* [Task details]: Reproduce every line of text from the items below without changing a character. Leave the pictures out of your answer.
Material supplied START
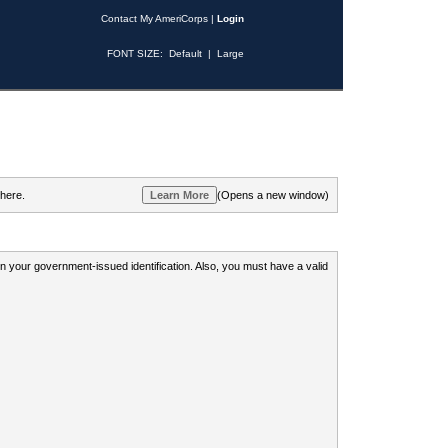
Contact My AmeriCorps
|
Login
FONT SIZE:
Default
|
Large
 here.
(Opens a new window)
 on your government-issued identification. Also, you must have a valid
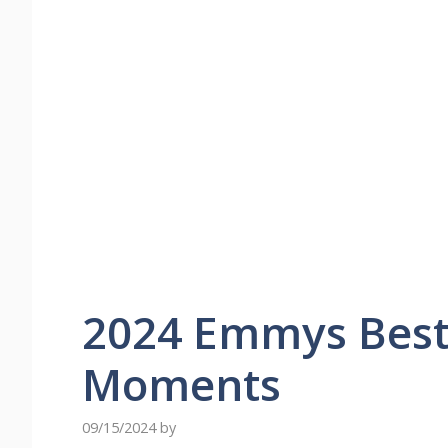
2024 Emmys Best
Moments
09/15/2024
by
Material supplied END
* [Result of the task]:
Contact My AmeriCorps
|
Login
FONT SIZE:
Default
|
Large
 here.
(Opens a new window)
 on your government-issued identification. Also, you must have a valid
2024 Emmys Best
Moments
09/15/2024
by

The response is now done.